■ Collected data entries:

>>>

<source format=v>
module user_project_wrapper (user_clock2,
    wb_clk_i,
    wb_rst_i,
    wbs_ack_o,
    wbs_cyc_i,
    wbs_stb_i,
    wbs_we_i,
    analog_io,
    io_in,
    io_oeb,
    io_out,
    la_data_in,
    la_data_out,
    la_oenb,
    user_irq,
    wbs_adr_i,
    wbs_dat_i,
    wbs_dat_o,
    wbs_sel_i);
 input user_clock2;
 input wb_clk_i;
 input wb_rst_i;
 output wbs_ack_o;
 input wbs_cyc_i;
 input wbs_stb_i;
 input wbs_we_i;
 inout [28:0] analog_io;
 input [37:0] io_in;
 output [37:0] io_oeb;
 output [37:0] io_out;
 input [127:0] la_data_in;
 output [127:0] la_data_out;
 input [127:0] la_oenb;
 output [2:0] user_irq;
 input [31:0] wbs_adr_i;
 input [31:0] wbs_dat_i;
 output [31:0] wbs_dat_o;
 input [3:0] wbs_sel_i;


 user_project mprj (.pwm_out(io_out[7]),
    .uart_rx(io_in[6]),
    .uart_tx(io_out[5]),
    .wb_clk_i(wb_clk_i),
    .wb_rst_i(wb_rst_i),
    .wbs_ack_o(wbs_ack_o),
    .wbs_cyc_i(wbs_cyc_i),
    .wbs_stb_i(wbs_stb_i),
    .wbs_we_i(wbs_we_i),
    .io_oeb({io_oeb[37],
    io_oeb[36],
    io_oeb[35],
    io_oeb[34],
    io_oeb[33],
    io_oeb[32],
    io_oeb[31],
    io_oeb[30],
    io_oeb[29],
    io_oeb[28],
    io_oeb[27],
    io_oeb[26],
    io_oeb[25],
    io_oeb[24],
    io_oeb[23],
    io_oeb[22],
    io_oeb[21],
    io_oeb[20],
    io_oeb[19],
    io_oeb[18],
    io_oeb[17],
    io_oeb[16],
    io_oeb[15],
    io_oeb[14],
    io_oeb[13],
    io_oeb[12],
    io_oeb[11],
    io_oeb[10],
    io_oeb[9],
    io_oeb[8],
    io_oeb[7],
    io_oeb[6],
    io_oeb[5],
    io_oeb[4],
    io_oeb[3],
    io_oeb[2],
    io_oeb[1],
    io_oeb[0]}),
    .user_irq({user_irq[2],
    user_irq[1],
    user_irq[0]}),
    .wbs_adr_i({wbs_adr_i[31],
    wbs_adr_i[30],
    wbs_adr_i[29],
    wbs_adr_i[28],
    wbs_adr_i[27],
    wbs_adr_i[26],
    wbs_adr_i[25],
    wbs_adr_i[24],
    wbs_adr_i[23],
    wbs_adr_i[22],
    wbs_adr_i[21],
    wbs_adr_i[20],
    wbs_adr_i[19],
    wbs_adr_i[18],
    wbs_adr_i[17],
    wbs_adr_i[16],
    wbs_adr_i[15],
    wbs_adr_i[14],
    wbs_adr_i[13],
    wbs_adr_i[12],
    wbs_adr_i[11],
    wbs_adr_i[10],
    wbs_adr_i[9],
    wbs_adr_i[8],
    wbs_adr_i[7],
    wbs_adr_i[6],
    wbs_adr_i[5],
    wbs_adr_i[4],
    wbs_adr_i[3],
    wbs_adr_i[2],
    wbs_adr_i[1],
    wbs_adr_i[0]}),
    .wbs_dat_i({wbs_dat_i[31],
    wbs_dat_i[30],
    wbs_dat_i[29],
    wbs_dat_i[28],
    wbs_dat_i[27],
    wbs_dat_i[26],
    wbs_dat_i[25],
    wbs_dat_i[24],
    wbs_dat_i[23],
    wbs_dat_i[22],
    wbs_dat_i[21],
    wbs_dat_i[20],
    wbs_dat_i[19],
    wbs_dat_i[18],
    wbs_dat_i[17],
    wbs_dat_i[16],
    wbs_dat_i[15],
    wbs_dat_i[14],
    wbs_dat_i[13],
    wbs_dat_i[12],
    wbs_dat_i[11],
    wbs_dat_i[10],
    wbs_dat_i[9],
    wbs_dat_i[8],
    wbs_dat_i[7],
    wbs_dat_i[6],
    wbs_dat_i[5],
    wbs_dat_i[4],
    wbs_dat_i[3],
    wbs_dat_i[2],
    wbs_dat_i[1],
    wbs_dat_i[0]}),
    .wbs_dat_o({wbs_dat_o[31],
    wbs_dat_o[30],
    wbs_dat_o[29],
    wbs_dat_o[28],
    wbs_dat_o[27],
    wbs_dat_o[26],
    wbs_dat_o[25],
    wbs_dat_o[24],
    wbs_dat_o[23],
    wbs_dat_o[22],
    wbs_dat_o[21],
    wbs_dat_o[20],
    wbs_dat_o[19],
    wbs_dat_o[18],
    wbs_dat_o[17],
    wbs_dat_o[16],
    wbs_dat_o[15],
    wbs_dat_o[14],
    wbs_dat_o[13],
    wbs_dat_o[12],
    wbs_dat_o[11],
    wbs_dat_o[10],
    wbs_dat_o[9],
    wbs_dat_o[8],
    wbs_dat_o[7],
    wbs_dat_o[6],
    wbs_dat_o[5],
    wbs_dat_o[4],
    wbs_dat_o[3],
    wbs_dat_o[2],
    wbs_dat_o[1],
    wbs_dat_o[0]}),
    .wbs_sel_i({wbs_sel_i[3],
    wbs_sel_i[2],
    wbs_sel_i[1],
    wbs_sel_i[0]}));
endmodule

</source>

<<<

■ What needs to be done: Filter the data, keeping only the lines that contain "input".

■ Problem solution:
 input user_clock2;
 input wb_clk_i;
 input wb_rst_i;
 input wbs_cyc_i;
 input wbs_stb_i;
 input wbs_we_i;
 input [37:0] io_in;
 input [127:0] la_data_in;
 input [127:0] la_oenb;
 input [31:0] wbs_adr_i;
 input [31:0] wbs_dat_i;
 input [3:0] wbs_sel_i;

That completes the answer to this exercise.